Using the entries that follow, report how many lines contain the word "could". Only the number is wanted.

BEGIN

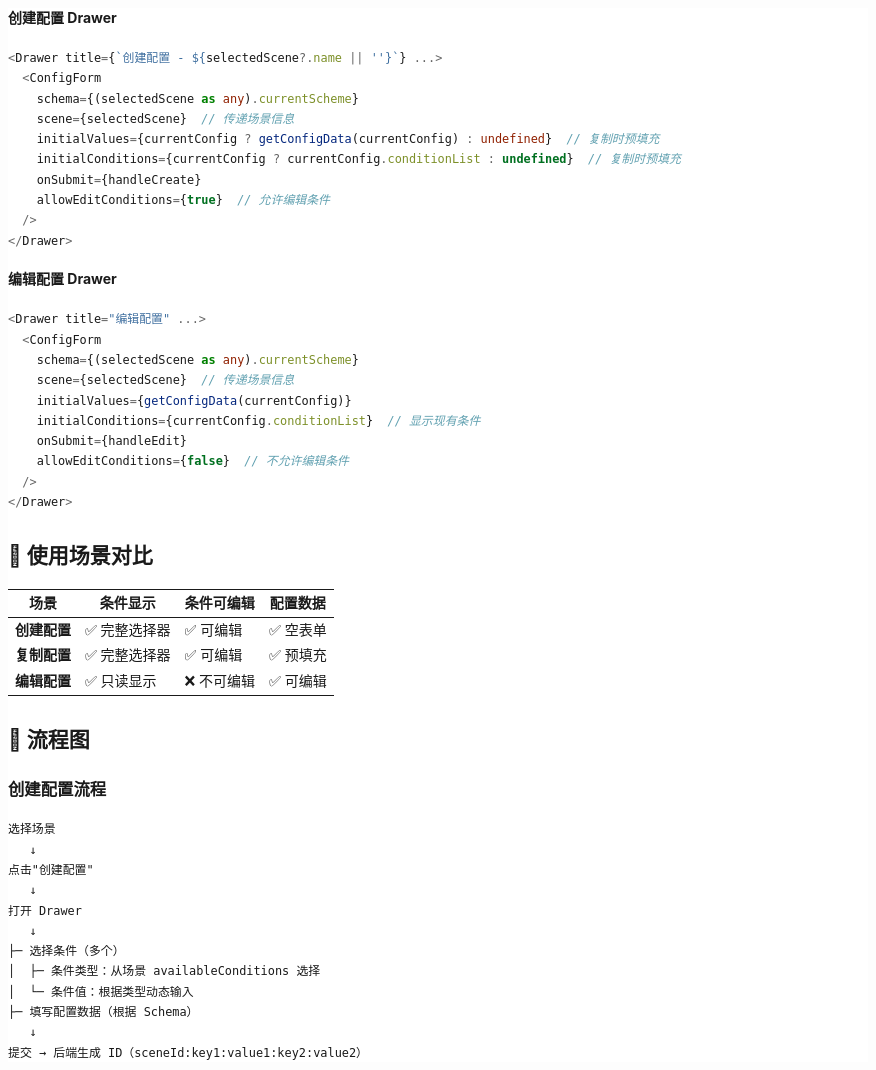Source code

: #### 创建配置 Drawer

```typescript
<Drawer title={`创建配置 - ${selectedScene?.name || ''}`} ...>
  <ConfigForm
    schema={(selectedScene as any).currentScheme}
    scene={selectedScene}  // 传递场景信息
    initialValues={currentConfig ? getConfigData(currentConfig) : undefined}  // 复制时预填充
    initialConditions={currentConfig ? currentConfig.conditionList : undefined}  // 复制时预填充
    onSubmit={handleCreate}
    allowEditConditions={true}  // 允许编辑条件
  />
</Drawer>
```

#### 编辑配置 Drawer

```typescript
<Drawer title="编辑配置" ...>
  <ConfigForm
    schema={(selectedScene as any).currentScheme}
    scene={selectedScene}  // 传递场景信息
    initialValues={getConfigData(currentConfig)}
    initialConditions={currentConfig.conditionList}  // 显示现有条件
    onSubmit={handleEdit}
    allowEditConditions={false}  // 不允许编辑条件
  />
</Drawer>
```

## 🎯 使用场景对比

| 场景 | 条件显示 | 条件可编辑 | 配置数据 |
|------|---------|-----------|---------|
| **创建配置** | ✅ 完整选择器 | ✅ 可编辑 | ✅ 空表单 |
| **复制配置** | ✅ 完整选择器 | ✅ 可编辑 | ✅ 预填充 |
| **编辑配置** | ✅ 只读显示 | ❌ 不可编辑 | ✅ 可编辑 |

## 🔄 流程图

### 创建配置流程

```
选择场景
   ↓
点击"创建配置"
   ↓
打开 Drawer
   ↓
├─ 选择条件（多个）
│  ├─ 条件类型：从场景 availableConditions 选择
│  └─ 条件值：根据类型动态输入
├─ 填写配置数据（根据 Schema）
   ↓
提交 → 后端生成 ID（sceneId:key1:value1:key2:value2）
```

END
BEGIN

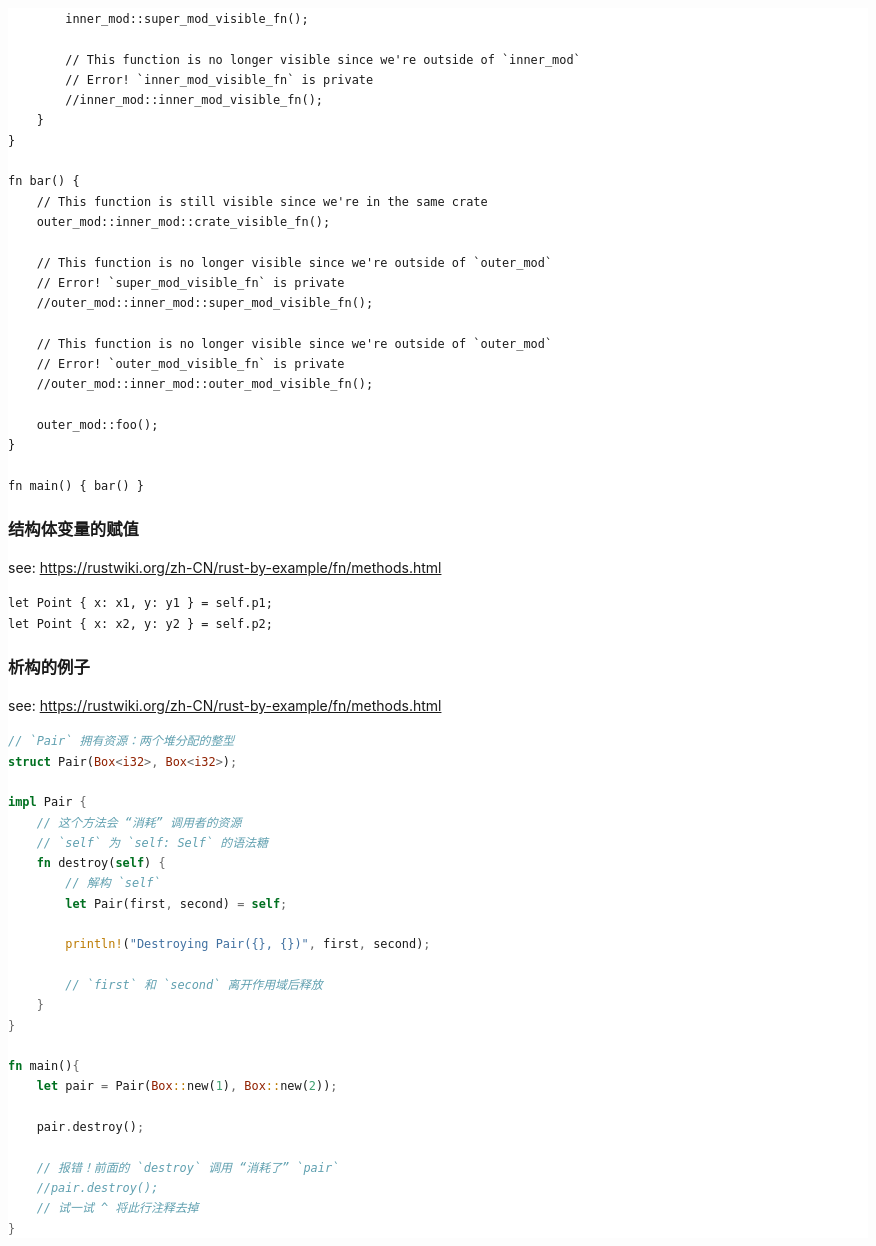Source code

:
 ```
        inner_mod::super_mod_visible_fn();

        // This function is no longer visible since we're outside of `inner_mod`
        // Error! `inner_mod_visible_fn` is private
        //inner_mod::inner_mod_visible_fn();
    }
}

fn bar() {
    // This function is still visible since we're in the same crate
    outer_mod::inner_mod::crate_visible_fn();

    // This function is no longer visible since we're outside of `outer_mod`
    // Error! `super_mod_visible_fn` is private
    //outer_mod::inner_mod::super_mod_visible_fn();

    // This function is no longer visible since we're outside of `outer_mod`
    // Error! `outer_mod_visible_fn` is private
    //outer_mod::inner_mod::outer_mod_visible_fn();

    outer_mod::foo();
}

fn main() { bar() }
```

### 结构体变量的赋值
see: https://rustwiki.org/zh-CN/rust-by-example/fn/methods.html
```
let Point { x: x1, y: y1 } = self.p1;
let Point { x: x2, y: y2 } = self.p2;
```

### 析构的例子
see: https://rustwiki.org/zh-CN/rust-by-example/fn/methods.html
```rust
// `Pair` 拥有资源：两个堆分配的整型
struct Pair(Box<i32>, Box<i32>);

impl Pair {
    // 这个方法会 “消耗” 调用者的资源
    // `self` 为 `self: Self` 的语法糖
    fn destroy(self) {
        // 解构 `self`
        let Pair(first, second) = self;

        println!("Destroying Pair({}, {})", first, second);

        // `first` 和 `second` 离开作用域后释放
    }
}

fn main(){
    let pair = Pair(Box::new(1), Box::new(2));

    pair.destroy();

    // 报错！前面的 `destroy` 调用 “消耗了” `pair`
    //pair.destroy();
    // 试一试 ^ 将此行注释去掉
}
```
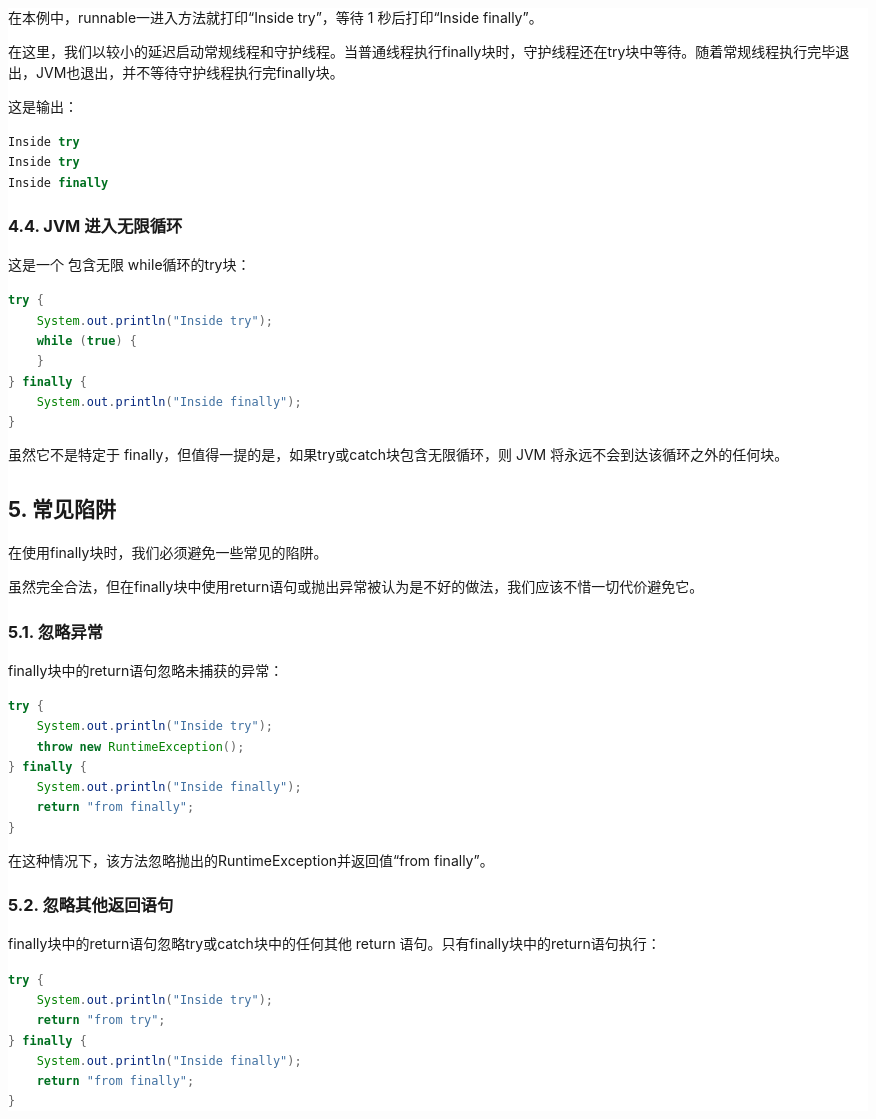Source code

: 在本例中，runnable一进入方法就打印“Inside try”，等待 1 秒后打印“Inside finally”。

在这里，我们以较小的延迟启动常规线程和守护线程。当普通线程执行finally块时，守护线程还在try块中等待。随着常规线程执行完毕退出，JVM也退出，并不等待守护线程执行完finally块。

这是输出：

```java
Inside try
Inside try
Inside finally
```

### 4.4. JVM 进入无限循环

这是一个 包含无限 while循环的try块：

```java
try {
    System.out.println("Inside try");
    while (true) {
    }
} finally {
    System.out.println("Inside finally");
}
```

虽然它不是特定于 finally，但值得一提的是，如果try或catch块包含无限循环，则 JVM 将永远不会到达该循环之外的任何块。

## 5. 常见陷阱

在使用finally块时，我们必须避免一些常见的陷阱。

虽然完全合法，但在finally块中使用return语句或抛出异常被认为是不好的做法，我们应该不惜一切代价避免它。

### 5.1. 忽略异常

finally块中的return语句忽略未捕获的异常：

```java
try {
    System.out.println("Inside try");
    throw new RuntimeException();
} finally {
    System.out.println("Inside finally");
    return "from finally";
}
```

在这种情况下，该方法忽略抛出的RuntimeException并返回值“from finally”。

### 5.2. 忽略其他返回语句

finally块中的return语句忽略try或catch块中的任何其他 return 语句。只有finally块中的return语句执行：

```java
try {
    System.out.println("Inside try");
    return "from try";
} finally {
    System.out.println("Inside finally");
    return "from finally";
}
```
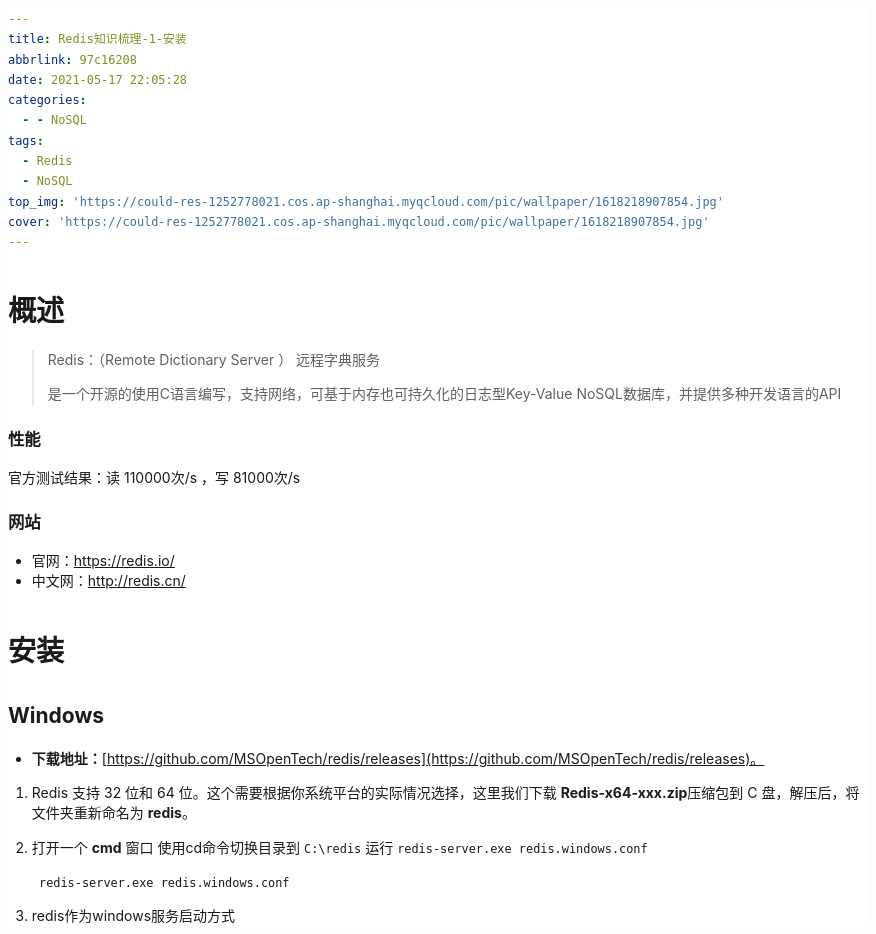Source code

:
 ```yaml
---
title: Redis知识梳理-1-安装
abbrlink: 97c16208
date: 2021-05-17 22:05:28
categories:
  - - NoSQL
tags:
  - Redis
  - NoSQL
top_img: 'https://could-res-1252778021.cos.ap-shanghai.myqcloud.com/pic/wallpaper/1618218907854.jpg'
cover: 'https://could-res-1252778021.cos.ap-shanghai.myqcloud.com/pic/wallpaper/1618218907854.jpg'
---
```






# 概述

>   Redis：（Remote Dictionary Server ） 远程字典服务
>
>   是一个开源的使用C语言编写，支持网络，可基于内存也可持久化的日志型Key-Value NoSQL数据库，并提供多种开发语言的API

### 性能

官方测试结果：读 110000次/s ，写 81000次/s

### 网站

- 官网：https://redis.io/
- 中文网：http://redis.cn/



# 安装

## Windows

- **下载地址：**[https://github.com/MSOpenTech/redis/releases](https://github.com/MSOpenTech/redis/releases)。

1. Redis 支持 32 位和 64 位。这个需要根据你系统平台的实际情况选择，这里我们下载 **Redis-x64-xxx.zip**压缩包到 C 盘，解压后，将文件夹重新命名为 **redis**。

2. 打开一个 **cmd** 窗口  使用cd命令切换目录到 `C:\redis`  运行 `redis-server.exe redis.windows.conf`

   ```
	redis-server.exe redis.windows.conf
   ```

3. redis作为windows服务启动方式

END

Output of the task.
2